What have you tried so far?
Please help me to have some proofs of the theorems related to CIRCUMSCRIBABLE QUADRILATERALS.
Here are some of the THEOREMS that needs to be proven;
THEOREM (5): A point is on the angle bisector of the angle if and only if the points is equidistant from the sides of the angle, that is, if and only if the lengths of the perpendicular segments from the point to the sides of the angle are equal.

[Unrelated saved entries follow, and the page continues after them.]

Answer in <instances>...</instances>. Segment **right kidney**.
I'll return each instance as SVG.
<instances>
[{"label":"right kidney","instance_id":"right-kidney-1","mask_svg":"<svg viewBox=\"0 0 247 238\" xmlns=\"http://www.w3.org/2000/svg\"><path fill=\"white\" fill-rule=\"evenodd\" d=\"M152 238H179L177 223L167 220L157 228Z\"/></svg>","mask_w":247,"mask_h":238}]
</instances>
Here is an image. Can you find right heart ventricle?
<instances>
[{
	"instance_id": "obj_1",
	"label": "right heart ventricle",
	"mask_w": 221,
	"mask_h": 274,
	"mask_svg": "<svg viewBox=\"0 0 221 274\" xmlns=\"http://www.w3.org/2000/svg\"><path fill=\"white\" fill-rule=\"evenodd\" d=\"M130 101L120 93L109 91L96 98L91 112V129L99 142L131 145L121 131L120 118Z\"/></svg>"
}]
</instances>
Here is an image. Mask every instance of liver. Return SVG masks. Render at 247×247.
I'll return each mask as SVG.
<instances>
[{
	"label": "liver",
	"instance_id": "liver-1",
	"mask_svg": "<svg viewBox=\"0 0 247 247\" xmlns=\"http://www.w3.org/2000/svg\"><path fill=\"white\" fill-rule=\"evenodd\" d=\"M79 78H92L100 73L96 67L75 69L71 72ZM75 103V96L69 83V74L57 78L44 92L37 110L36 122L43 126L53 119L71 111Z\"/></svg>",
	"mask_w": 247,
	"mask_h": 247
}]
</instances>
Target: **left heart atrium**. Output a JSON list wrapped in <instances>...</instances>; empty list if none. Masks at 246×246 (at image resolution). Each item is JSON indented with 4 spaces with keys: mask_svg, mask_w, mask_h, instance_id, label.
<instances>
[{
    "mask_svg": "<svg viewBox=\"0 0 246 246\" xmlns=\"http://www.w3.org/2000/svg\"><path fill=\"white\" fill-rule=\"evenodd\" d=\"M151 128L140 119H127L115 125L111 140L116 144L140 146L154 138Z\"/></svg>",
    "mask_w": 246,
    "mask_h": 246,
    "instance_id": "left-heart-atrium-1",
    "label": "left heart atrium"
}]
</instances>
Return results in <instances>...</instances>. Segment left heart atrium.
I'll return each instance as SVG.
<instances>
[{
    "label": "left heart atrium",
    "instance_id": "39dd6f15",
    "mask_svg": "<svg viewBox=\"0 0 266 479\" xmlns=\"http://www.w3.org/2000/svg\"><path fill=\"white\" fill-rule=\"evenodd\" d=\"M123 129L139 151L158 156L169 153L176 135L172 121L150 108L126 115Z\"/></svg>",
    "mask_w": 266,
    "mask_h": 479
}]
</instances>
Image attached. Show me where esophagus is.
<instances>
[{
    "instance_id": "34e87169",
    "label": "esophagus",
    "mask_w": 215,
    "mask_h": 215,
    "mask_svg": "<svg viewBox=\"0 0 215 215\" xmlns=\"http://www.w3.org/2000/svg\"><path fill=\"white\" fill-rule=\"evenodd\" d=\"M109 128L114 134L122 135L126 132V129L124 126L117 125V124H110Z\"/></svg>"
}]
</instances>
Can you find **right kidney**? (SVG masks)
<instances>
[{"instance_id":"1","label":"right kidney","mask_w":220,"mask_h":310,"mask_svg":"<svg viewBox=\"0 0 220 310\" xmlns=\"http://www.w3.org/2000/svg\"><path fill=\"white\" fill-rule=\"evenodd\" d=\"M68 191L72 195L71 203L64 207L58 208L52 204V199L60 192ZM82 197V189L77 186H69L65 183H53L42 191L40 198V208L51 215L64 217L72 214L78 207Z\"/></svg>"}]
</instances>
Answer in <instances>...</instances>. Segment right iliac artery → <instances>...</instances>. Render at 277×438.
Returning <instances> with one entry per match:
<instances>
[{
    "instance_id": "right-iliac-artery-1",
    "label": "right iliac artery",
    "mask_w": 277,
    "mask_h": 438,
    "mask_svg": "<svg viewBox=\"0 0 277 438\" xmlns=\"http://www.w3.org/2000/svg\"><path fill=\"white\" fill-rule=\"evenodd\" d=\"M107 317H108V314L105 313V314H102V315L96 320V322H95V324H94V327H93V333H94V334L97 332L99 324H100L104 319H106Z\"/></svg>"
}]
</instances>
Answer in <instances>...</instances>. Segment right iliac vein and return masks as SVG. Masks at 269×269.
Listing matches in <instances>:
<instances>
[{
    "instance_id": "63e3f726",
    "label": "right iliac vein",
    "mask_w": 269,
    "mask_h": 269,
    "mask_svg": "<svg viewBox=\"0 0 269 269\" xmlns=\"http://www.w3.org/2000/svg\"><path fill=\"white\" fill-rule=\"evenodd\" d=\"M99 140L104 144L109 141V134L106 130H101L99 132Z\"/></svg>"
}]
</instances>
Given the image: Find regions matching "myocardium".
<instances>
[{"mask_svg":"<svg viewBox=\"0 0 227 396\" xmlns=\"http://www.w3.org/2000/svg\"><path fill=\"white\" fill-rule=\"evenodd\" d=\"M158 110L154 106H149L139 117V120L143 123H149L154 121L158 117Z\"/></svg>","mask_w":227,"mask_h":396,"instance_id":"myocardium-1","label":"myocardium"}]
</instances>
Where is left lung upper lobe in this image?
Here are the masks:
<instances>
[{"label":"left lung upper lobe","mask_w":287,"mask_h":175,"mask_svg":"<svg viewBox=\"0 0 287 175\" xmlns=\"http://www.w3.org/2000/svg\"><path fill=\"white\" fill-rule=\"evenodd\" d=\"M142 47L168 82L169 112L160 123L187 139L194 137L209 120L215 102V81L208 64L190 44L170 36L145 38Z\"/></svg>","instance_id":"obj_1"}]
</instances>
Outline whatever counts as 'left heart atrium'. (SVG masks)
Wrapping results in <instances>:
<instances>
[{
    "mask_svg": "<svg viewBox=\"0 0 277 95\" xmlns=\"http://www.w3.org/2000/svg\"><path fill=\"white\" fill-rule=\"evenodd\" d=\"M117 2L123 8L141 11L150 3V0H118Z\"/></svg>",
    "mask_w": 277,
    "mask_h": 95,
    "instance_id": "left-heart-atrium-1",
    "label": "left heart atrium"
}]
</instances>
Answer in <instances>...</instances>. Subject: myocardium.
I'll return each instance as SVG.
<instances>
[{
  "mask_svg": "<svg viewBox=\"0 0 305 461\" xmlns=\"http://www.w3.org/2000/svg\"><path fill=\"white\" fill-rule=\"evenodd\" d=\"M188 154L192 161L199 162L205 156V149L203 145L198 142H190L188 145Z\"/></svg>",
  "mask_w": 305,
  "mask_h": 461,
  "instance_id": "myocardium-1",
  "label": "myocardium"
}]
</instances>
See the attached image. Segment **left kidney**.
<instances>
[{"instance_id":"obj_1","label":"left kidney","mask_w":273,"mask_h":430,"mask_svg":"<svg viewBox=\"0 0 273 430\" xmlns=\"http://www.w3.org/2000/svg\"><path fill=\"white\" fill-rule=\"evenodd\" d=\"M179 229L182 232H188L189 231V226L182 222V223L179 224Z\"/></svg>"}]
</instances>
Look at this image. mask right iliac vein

THEOREM (6): The four angle bisectors of a quadrilateral are concurrent if and only if the quadrilateral is circumscribable.
THEOREM (7): A quadrilateral is circumscribable if and only if the incircles of the two triangles formed by a diagonal are tangent to each other.
THEOREM (8): The four sides of a circumscribable quadrilateral intersect the incircles of the two triangles formed by a diagonal of the quadrilateral to form four points, all of which are on a circle taht is concentric with the quadrilateral's inscribed circle.
THANK YOU VERY MUCH AND I HOPE TO SEE THE PROOFS AS SOON AS POSSIBLE. THANK YOU!
If and only if proofs are bidirectional, meaning - you must prove both directions of the implication. Lets say a theorem is like this: Statement A if and only if Statement B. To prove it you need to prove the following two implications
Statement A implies Statement B. (If A, then B)
Statement B implies Statement A. (If B, then A)
For theorem 5 you need to show that if a point is on the angle bisector, then it must be equidistant from the sides. The other thing you need to prove is that if it is equidistant from the sides, it must lie on the bisector. I will help you with the first part.
Assume that a point P is on the bisector of some angle. You have two cases. If the angle is 180 degrees, it is a straight line. The bisector splits this angle into two, so we get 90 degrees and 90 degrees. You can see that any point on the bisector is trivially equidistant from the sides of the angle. Now, assume the angle is smaller than 180 degrees. Now follow the following drawing:
So point P is on the bisector. The angle is chopped into two equal smaller angles (a). Then, we have put down the lines from the bisector to the sides of the angle. They hit the sides at 90 degrees. Hence the third angles in these two triangles are the same (b). There was a theorem that if you have 1 common side (AP) and both the angles (a and b) adjacent to that side correspond in the two triangles, then the triangles are the same. Since the triangles are the same, the sides BP and CP must be the same. Thus we have proved one side of the implication. Can you prove the other?
I did that also. Thank you very much. I am correct if I say that I have to prove also that the point P (based on your figure) is on the angle bisector? because it's vice-versa, right?
In proving the to perpendicular segments are equidistant to each other, I use the idea of Triangle Congruence Postulates and Pythagorean Theorem.
Yes, you assume it is equidistant and then you need to prove it is on the bisector.
For your second statement, yes it's ASA (angle-side-angle) from this page Congruence (geometry) - Wikipedia, the free encyclopedia.